Speaking to Crux this week Ms Sadowski-Synott says it’s a huge honour for a snowboarder to be given this award. 

Zoi Sadowski-Synnott speaks with Crux earlier this year about her new post-Olympic fame

Her first memory snowboarding was at eight years old at SnowPark NZ in Cardrona - before it closed down - and something clicked for her.

“I was snowboarding there with my sister and I had been skiing previously for a few years. But that first day on a snowboard it just like everything came into place and  I never even thought about skiing again.” 

Zoi and local resident Estelle Brewster age 9 at a victory parade in Wānaka earlier this year - an inspiration for all young athletes.

Ms Sadowski-Synnott says a lot of the professional snowboarders from the Northern Hemisphere would come down for New Zealand’s winter season and she would watch them the slopes. “That was my first taste of what it was like to be a professional snowboarder through all those pros coming… and seeing the tricks that they could do in person was pretty exciting.

“Snowboarding was just the only thing I thought about and my absolute favorite sport and by the age of 10, I really, really wanted to make a career out of it.” 
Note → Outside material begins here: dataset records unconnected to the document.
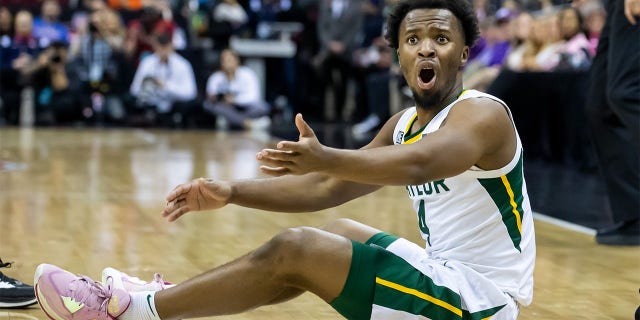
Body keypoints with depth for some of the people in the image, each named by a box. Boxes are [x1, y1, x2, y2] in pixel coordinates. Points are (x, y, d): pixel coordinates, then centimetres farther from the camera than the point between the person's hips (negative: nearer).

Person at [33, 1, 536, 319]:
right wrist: (232, 193, 1)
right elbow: (327, 189, 14)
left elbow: (418, 165, -36)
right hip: (449, 277, 9)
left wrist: (325, 158, -53)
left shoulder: (482, 114, -14)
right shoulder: (405, 125, 14)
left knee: (295, 249, -15)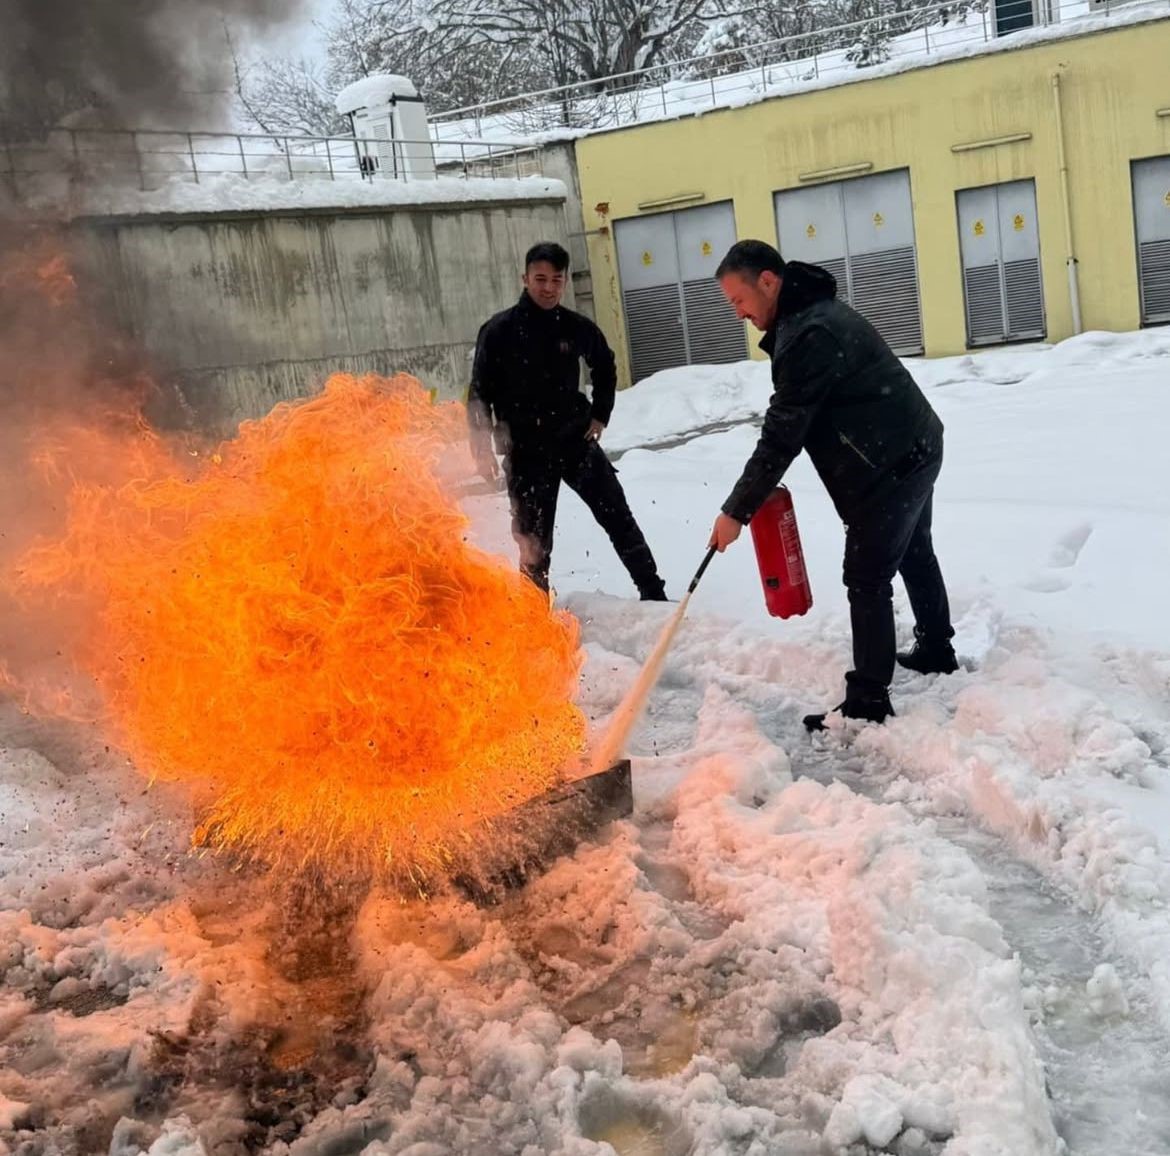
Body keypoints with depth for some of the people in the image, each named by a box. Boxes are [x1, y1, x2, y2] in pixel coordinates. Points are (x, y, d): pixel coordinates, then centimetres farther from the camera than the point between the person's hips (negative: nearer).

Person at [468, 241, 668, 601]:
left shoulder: (577, 327, 0)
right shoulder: (499, 331, -8)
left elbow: (605, 368, 20)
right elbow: (479, 393, -6)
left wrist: (600, 415, 12)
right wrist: (483, 448, -13)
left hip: (577, 440, 3)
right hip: (527, 450, -3)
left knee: (619, 518, 4)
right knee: (534, 541, 5)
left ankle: (654, 596, 13)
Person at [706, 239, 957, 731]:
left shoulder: (807, 335, -24)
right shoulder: (813, 311, 10)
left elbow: (782, 435, -24)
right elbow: (793, 424, 12)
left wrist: (737, 511, -18)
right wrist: (751, 498, 5)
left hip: (889, 464, -11)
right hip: (913, 449, 11)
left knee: (867, 578, -6)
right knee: (914, 554, 25)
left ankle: (868, 700, -1)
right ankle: (936, 651, 42)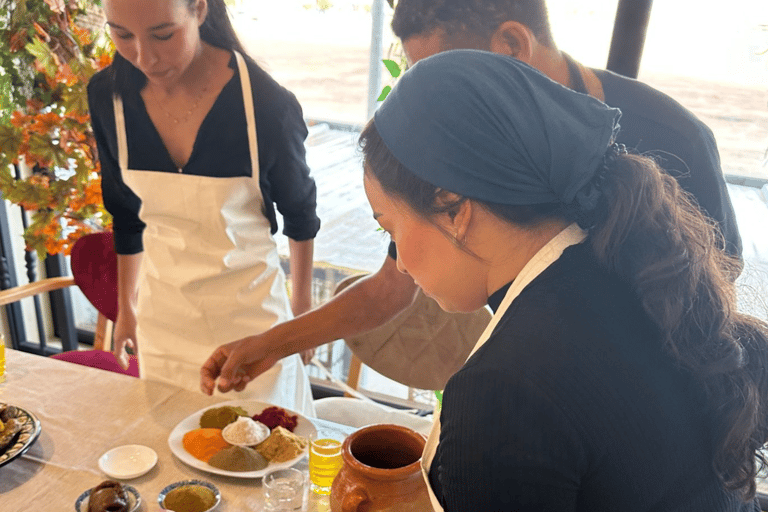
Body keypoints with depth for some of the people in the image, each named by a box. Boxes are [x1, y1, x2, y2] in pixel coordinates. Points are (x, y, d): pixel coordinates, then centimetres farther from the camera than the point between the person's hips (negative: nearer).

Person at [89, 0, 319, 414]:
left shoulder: (266, 103, -22)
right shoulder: (108, 96, -10)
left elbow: (299, 212, -4)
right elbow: (127, 214, 6)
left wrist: (302, 301, 8)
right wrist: (125, 306, 16)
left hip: (249, 307, -3)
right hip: (163, 310, 3)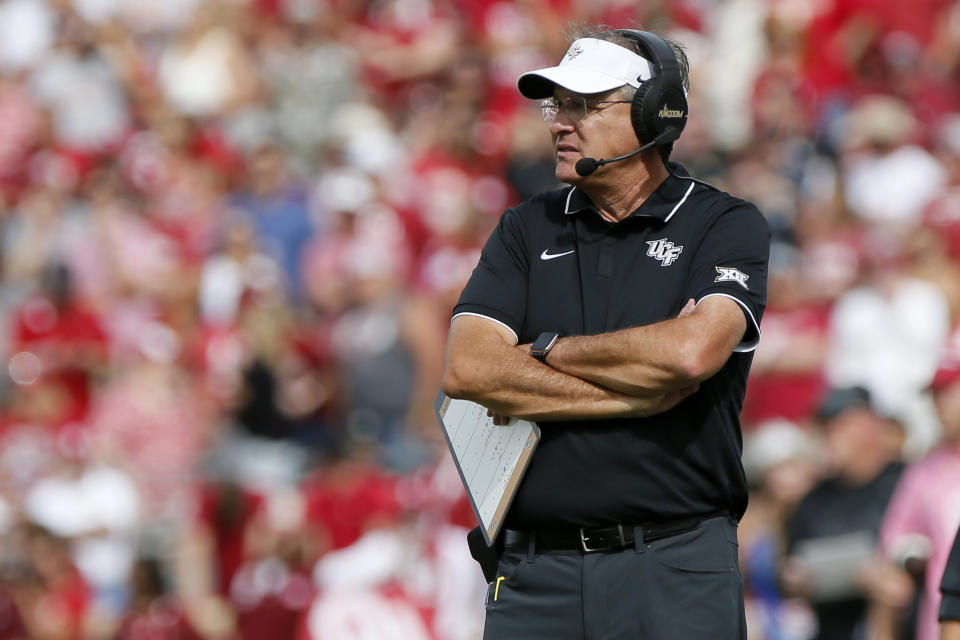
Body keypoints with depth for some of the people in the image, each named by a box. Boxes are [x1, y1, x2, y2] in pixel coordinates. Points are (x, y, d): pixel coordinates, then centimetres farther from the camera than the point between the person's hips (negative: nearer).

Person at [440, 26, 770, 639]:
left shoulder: (728, 226, 3)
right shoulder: (527, 229, 13)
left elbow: (694, 351, -17)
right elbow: (467, 369, -2)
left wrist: (545, 351, -4)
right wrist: (639, 394, -9)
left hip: (676, 571, -3)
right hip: (536, 574, 3)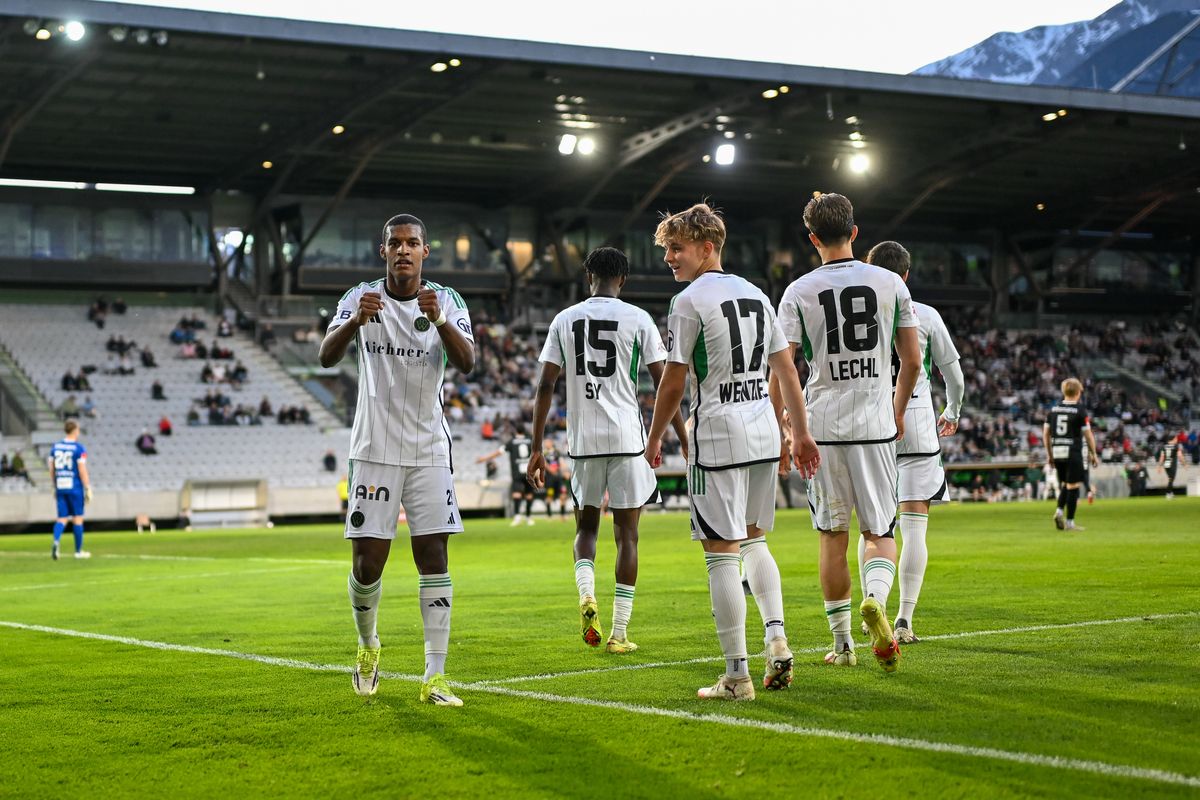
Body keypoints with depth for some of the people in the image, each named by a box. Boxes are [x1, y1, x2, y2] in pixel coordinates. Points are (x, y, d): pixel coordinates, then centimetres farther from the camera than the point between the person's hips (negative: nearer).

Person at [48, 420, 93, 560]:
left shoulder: (55, 446, 6)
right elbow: (82, 471, -14)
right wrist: (88, 489, -9)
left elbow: (51, 469, 11)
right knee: (78, 518, 7)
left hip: (60, 488, 4)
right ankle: (79, 551, 15)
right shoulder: (79, 448, -11)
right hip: (74, 487, -4)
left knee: (62, 518, 8)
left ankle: (56, 542, -19)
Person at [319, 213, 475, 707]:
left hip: (429, 451, 1)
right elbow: (326, 356, -15)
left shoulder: (446, 301, 0)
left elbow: (467, 363, -15)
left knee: (433, 557, -5)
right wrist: (355, 321, -34)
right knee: (367, 563, -2)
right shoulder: (360, 298, 0)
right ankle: (367, 646, 26)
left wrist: (439, 321, -33)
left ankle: (434, 678, -3)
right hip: (375, 449, 0)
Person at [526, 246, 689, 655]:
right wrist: (686, 441, 3)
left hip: (582, 439, 2)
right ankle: (619, 633, 6)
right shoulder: (638, 319, 0)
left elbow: (545, 386, 4)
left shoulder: (564, 320, 6)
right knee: (626, 533, 6)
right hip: (626, 437, -2)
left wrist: (537, 448, 9)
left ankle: (586, 596, -7)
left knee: (586, 526, 19)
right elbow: (664, 385, -3)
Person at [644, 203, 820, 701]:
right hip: (764, 433, 7)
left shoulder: (689, 302, -8)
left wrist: (655, 438, 6)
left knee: (722, 553, -3)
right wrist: (801, 433, 18)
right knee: (753, 540, 21)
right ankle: (777, 638, 6)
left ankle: (737, 675, -3)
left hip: (718, 437, -7)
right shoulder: (755, 295, 13)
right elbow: (786, 369, 14)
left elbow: (674, 382, -7)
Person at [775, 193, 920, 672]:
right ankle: (875, 598, -21)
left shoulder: (799, 292, -3)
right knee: (879, 532, 9)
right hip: (876, 426, 1)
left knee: (832, 538, 9)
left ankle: (842, 645, 15)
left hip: (823, 428, -1)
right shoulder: (890, 284, 2)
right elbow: (912, 360, 7)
From that young age, Ms Sadowski-Synnott says she dreamt of going to the X Games and competing at the Olympics - both of which she’s now done. 

Now, after a nice relaxed Christmas with family, she’s ready to head out there again, gearing up for more competitions in early 2023. 

“For the next three months, I’m focusing solely on competing as well as I can.” 

Whilst competing, she’s been able to forge friendship overseas and described the professional snowboarding scene as a “pretty tight knit group”.

“It’s a pretty sick thing, the sport has so many amazing athletes from so many different countries and being able to compete with them and making friends with those people is so amazing and to represent New Zealand is a huge honour. 

“We’re all connected by the love of sport and snowboarding, and it's a really strong way to make friends."